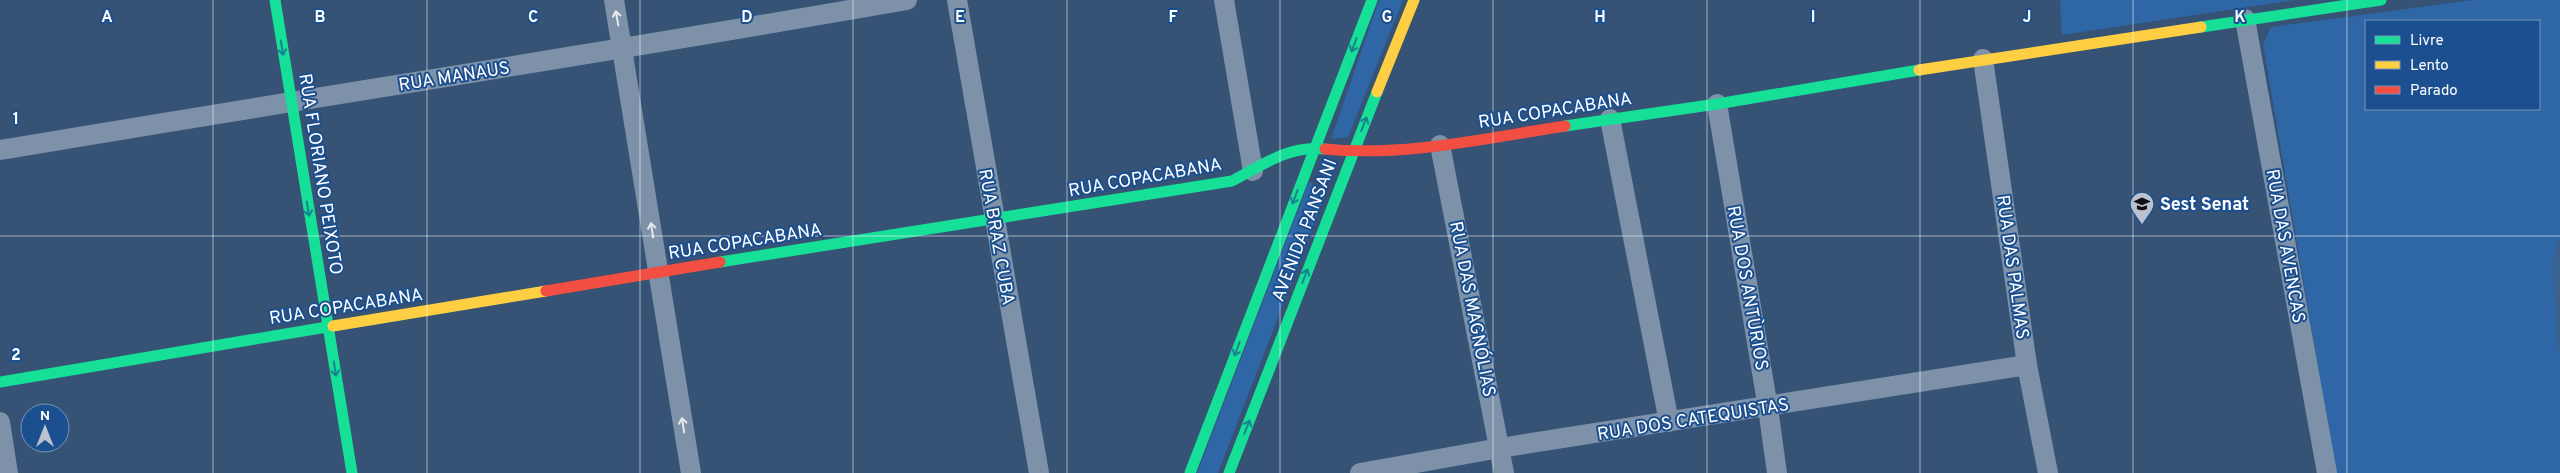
<svg xmlns="http://www.w3.org/2000/svg" width="2560" height="473" viewBox="0 0 2560 473" font-family="Overpass,sans-serif">
  <style>
    .green { fill: #2f66a5; fill-rule: evenodd }
    .lines { fill: none; stroke-linecap: round; stroke-linejoin: round }
    .stream { stroke: #3b618d; stroke-width: 5.5 }
    .street { stroke: #7d92a8; stroke-width: 20 }
    .fast { stroke: #16e098; stroke-width: 11 }
    .slow { stroke: #ffcf43; stroke-width: 11 }
    .jam { stroke: #f24e42; stroke-width: 11 }
    .oneway { stroke: #e5e9ee }
    .oneway2 { stroke: #198292 }
    .grid { fill: none; stroke: #fff; stroke-width: 1; stroke-opacity: 0.55 }
    .labels { text-anchor: middle; stroke-width: 4; stroke-linejoin: round; paint-order: stroke }
    .street-label { font-size: 18px; fill: #fff; stroke: #1b4f8f }
    .poi-label { font-size: 18px; font-weight: bold; fill: #fff; stroke: #1b4f8f; text-anchor: start }
    .grid-label { font-size: 16px; text-anchor: middle; font-weight: bold; fill: #fff; stroke: #1b4f8f; stroke-width: 4; stroke-linejoin: round; paint-order: stroke }
  </style>
  <rect width="100%" height="100%" fill="#365274"/>
  <g class="green">
    <path d="M1379,0H1403L1348,137L1331,139Z"/>
    <path d="M2060,0H2295L2062,35Z"/>
    <path d="M2473,0H2560V473H2336L2263,44L2271,27ZM2366,21H2539V109H2366Z"/>
    <path d="M1309,181L1316,187L1328,188L1218,473H1197Z"/>
  </g>
  <g class="lines">
    <path class="stream" d="M2560,241L2556,264L2560,347"/>
    <g class="street">
      <path d="M614,0L691,473"/>
      <path d="M957,0L1039,473"/>
      <path d="M1224,0L1253,171"/>
      <path d="M2245,19L2327,473"/>
      <path d="M1983,59L2027,365L2048,473"/>
      <path d="M1717,104L1768,408L1777,473"/>
      <path d="M1610,119L1669,422"/>
      <path d="M1440,145L1504,473"/>
      <path d="M0,150C302,99 605,53 907,0"/>
      <path d="M0,422L8,473"/>
      <path d="M1360,473L1500,448L2027,365"/>
    </g>
    <g class="fast">
      <path d="M275,0L352,473"/>
      <path d="M2201,27L2381,0"/>
      <path d="M1565,126L1717,104L1919,70"/>
      <path d="M720,262L1232,181C1262,165 1289,145 1325,149"/>
      <path d="M0,382L333,326"/>
      <path d="M1190,473L1372,0"/>
      <path d="M1229,473L1377,92"/>
    </g>
    <g class="slow">
      <path d="M1919,70L2201,27"/>
      <path d="M1377,92L1414,0"/>
      <path d="M333,326L546,291"/>
    </g>
    <g class="jam">
      <path d="M1325,149C1404,157 1487,138 1565,126"/>
      <path d="M546,291L720,262"/>
    </g>
  </g>
  <defs><path id="oneway-shaft" d="M-6 0H5M1.5-3L5.5 0L1.5 3" fill="none" stroke-width="1.6" stroke-linecap="round" stroke-linejoin="round" transform="scale(1.25)"/></defs>
  <g class="oneway">
    <use href="#oneway-shaft" transform="translate(617 18) rotate(-100)"/>
    <use href="#oneway-shaft" transform="translate(652 230) rotate(-99)"/>
    <use href="#oneway-shaft" transform="translate(683 425) rotate(-99)"/>
  </g>
  <g class="oneway2">
    <use href="#oneway-shaft" transform="translate(1354 45) rotate(111)"/>
    <use href="#oneway-shaft" transform="translate(282 48) rotate(81)"/>
    <use href="#oneway-shaft" transform="translate(1364 124) rotate(-68)"/>
    <use href="#oneway-shaft" transform="translate(1295 197) rotate(111)"/>
    <use href="#oneway-shaft" transform="translate(308 209) rotate(80)"/>
    <use href="#oneway-shaft" transform="translate(1305 276) rotate(-69)"/>
    <use href="#oneway-shaft" transform="translate(1237 349) rotate(111)"/>
    <use href="#oneway-shaft" transform="translate(335 369) rotate(81)"/>
    <use href="#oneway-shaft" transform="translate(1247 427) rotate(-69)"/>
  </g>
  <path class="grid" d="M213,0V473M427,0V473M640,0V473M853,0V473M1067,0V473M1280,0V473M1493,0V473M1707,0V473M1920,0V473M2133,0V473M2347,0V473M0,236H2560"/>
  <defs>
    <symbol id="university-pin" viewBox="-11 -11 22 30"><path d="M0 17L-7.5 6A9.5 9.5 0 1 1 7.5 6Z" fill="#b9c2ce" stroke="#1b4f8f"/><path d="M0-5L7-2L0 1L-7-2ZM-4 1L0 2.5L4 1V4Q0 6-4 4Z" fill="#111"/></symbol>
  </defs>
  <g fill-rule="evenodd">
    <use href="#university-pin" x="2128" y="190" width="28" height="38"/>
  </g>
  <g class="labels">
    <g class="street-label">
      <text transform="translate(454 76) rotate(-9)" y="6">RUA MANAUS</text>
      <text transform="translate(1555 110) rotate(-9)" y="6">RUA COPACABANA</text>
      <text transform="translate(321 174) rotate(81)" y="6">RUA FLORIANO PEIXOTO</text>
      <text transform="translate(1145 177) rotate(-10)" y="6">RUA COPACABANA</text>
      <text transform="translate(1304 230) rotate(-69)" y="6">AVENIDA PANSANI</text>
      <text transform="translate(997 237) rotate(80)" y="6">RUA BRAZ CUBA</text>
      <text transform="translate(745 241) rotate(-9)" y="6">RUA COPACABANA</text>
      <text transform="translate(2286 246) rotate(80)" y="6">RUA DAS AVENCAS</text>
      <text transform="translate(2013 267) rotate(82)" y="6">RUA DAS PALMAS</text>
      <text transform="translate(1748 288) rotate(80)" y="6">RUA DOS ANTÙRIOS</text>
      <text transform="translate(346 306) rotate(-9)" y="6">RUA COPACABANA</text>
      <text transform="translate(1473 309) rotate(79)" y="6">RUA DAS MAGNÓLIAS</text>
      <text transform="translate(1693 419) rotate(-9)" y="6">RUA DOS CATEQUISTAS</text>
    </g>
    <g class="poi-label">
      <text x="2160" y="210">Sest Senat</text>
    </g>
  </g>
  <g class="grid-label">
    <text x="107" y="22">A</text>
    <text x="320" y="22">B</text>
    <text x="533" y="22">C</text>
    <text x="747" y="22">D</text>
    <text x="960" y="22">E</text>
    <text x="1173" y="22">F</text>
    <text x="1387" y="22">G</text>
    <text x="1600" y="22">H</text>
    <text x="1813" y="22">I</text>
    <text x="2027" y="22">J</text>
    <text x="2240" y="22">K</text>
    <text x="16" y="124">1</text>
    <text x="16" y="360">2</text>
  </g>
  <rect x="2365" y="20" width="175" height="90" fill="#1b4f8f" stroke="#7695bc"/>
  <rect x="2375" y="36" width="25" height="8" fill="#16e098" stroke="#7695bc"/>
  <text x="2410" y="45" font-size="15" fill="#ffffff">Livre</text>
  <rect x="2375" y="61" width="25" height="8" fill="#ffcf43" stroke="#7695bc"/>
  <text x="2410" y="70" font-size="15" fill="#ffffff">Lento</text>
  <rect x="2375" y="86" width="25" height="8" fill="#f24e42" stroke="#7695bc"/>
  <text x="2410" y="95" font-size="15" fill="#ffffff">Parado</text>
  <g transform="translate(45 428)"><circle r="24" fill="#1b4f8f" stroke="#7695bc"/>
  <path d="M0-4L9 19L0 12L-9 19Z" fill="#b9c2ce"/>
  <text y="-8" font-size="14" font-weight="bold" text-anchor="middle" fill="#ffffff">N</text>
  </g>
</svg>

+++

■ **THE PROBLEM**
Give the listing again word for word. Skip every image.

■ **REPLY**
<svg xmlns="http://www.w3.org/2000/svg" width="2560" height="473" viewBox="0 0 2560 473" font-family="Overpass,sans-serif">
  <style>
    .green { fill: #2f66a5; fill-rule: evenodd }
    .lines { fill: none; stroke-linecap: round; stroke-linejoin: round }
    .stream { stroke: #3b618d; stroke-width: 5.5 }
    .street { stroke: #7d92a8; stroke-width: 20 }
    .fast { stroke: #16e098; stroke-width: 11 }
    .slow { stroke: #ffcf43; stroke-width: 11 }
    .jam { stroke: #f24e42; stroke-width: 11 }
    .oneway { stroke: #e5e9ee }
    .oneway2 { stroke: #198292 }
    .grid { fill: none; stroke: #fff; stroke-width: 1; stroke-opacity: 0.55 }
    .labels { text-anchor: middle; stroke-width: 4; stroke-linejoin: round; paint-order: stroke }
    .street-label { font-size: 18px; fill: #fff; stroke: #1b4f8f }
    .poi-label { font-size: 18px; font-weight: bold; fill: #fff; stroke: #1b4f8f; text-anchor: start }
    .grid-label { font-size: 16px; text-anchor: middle; font-weight: bold; fill: #fff; stroke: #1b4f8f; stroke-width: 4; stroke-linejoin: round; paint-order: stroke }
  </style>
  <rect width="100%" height="100%" fill="#365274"/>
  <g class="green">
    <path d="M1379,0H1403L1348,137L1331,139Z"/>
    <path d="M2060,0H2295L2062,35Z"/>
    <path d="M2473,0H2560V473H2336L2263,44L2271,27ZM2366,21H2539V109H2366Z"/>
    <path d="M1309,181L1316,187L1328,188L1218,473H1197Z"/>
  </g>
  <g class="lines">
    <path class="stream" d="M2560,241L2556,264L2560,347"/>
    <g class="street">
      <path d="M614,0L691,473"/>
      <path d="M957,0L1039,473"/>
      <path d="M1224,0L1253,171"/>
      <path d="M2245,19L2327,473"/>
      <path d="M1983,59L2027,365L2048,473"/>
      <path d="M1717,104L1768,408L1777,473"/>
      <path d="M1610,119L1669,422"/>
      <path d="M1440,145L1504,473"/>
      <path d="M0,150C302,99 605,53 907,0"/>
      <path d="M0,422L8,473"/>
      <path d="M1360,473L1500,448L2027,365"/>
    </g>
    <g class="fast">
      <path d="M275,0L352,473"/>
      <path d="M2201,27L2381,0"/>
      <path d="M1565,126L1717,104L1919,70"/>
      <path d="M720,262L1232,181C1262,165 1289,145 1325,149"/>
      <path d="M0,382L333,326"/>
      <path d="M1190,473L1372,0"/>
      <path d="M1229,473L1377,92"/>
    </g>
    <g class="slow">
      <path d="M1919,70L2201,27"/>
      <path d="M1377,92L1414,0"/>
      <path d="M333,326L546,291"/>
    </g>
    <g class="jam">
      <path d="M1325,149C1404,157 1487,138 1565,126"/>
      <path d="M546,291L720,262"/>
    </g>
  </g>
  <defs><path id="oneway-shaft" d="M-6 0H5M1.5-3L5.5 0L1.5 3" fill="none" stroke-width="1.6" stroke-linecap="round" stroke-linejoin="round" transform="scale(1.25)"/></defs>
  <g class="oneway">
    <use href="#oneway-shaft" transform="translate(617 18) rotate(-100)"/>
    <use href="#oneway-shaft" transform="translate(652 230) rotate(-99)"/>
    <use href="#oneway-shaft" transform="translate(683 425) rotate(-99)"/>
  </g>
  <g class="oneway2">
    <use href="#oneway-shaft" transform="translate(1354 45) rotate(111)"/>
    <use href="#oneway-shaft" transform="translate(282 48) rotate(81)"/>
    <use href="#oneway-shaft" transform="translate(1364 124) rotate(-68)"/>
    <use href="#oneway-shaft" transform="translate(1295 197) rotate(111)"/>
    <use href="#oneway-shaft" transform="translate(308 209) rotate(80)"/>
    <use href="#oneway-shaft" transform="translate(1305 276) rotate(-69)"/>
    <use href="#oneway-shaft" transform="translate(1237 349) rotate(111)"/>
    <use href="#oneway-shaft" transform="translate(335 369) rotate(81)"/>
    <use href="#oneway-shaft" transform="translate(1247 427) rotate(-69)"/>
  </g>
  <path class="grid" d="M213,0V473M427,0V473M640,0V473M853,0V473M1067,0V473M1280,0V473M1493,0V473M1707,0V473M1920,0V473M2133,0V473M2347,0V473M0,236H2560"/>
  <defs>
    <symbol id="university-pin" viewBox="-11 -11 22 30"><path d="M0 17L-7.5 6A9.5 9.5 0 1 1 7.5 6Z" fill="#b9c2ce" stroke="#1b4f8f"/><path d="M0-5L7-2L0 1L-7-2ZM-4 1L0 2.5L4 1V4Q0 6-4 4Z" fill="#111"/></symbol>
  </defs>
  <g fill-rule="evenodd">
    <use href="#university-pin" x="2128" y="190" width="28" height="38"/>
  </g>
  <g class="labels">
    <g class="street-label">
      <text transform="translate(454 76) rotate(-9)" y="6">RUA MANAUS</text>
      <text transform="translate(1555 110) rotate(-9)" y="6">RUA COPACABANA</text>
      <text transform="translate(321 174) rotate(81)" y="6">RUA FLORIANO PEIXOTO</text>
      <text transform="translate(1145 177) rotate(-10)" y="6">RUA COPACABANA</text>
      <text transform="translate(1304 230) rotate(-69)" y="6">AVENIDA PANSANI</text>
      <text transform="translate(997 237) rotate(80)" y="6">RUA BRAZ CUBA</text>
      <text transform="translate(745 241) rotate(-9)" y="6">RUA COPACABANA</text>
      <text transform="translate(2286 246) rotate(80)" y="6">RUA DAS AVENCAS</text>
      <text transform="translate(2013 267) rotate(82)" y="6">RUA DAS PALMAS</text>
      <text transform="translate(1748 288) rotate(80)" y="6">RUA DOS ANTÙRIOS</text>
      <text transform="translate(346 306) rotate(-9)" y="6">RUA COPACABANA</text>
      <text transform="translate(1473 309) rotate(79)" y="6">RUA DAS MAGNÓLIAS</text>
      <text transform="translate(1693 419) rotate(-9)" y="6">RUA DOS CATEQUISTAS</text>
    </g>
    <g class="poi-label">
      <text x="2160" y="210">Sest Senat</text>
    </g>
  </g>
  <g class="grid-label">
    <text x="107" y="22">A</text>
    <text x="320" y="22">B</text>
    <text x="533" y="22">C</text>
    <text x="747" y="22">D</text>
    <text x="960" y="22">E</text>
    <text x="1173" y="22">F</text>
    <text x="1387" y="22">G</text>
    <text x="1600" y="22">H</text>
    <text x="1813" y="22">I</text>
    <text x="2027" y="22">J</text>
    <text x="2240" y="22">K</text>
    <text x="16" y="124">1</text>
    <text x="16" y="360">2</text>
  </g>
  <rect x="2365" y="20" width="175" height="90" fill="#1b4f8f" stroke="#7695bc"/>
  <rect x="2375" y="36" width="25" height="8" fill="#16e098" stroke="#7695bc"/>
  <text x="2410" y="45" font-size="15" fill="#ffffff">Livre</text>
  <rect x="2375" y="61" width="25" height="8" fill="#ffcf43" stroke="#7695bc"/>
  <text x="2410" y="70" font-size="15" fill="#ffffff">Lento</text>
  <rect x="2375" y="86" width="25" height="8" fill="#f24e42" stroke="#7695bc"/>
  <text x="2410" y="95" font-size="15" fill="#ffffff">Parado</text>
  <g transform="translate(45 428)"><circle r="24" fill="#1b4f8f" stroke="#7695bc"/>
  <path d="M0-4L9 19L0 12L-9 19Z" fill="#b9c2ce"/>
  <text y="-8" font-size="14" font-weight="bold" text-anchor="middle" fill="#ffffff">N</text>
  </g>
</svg>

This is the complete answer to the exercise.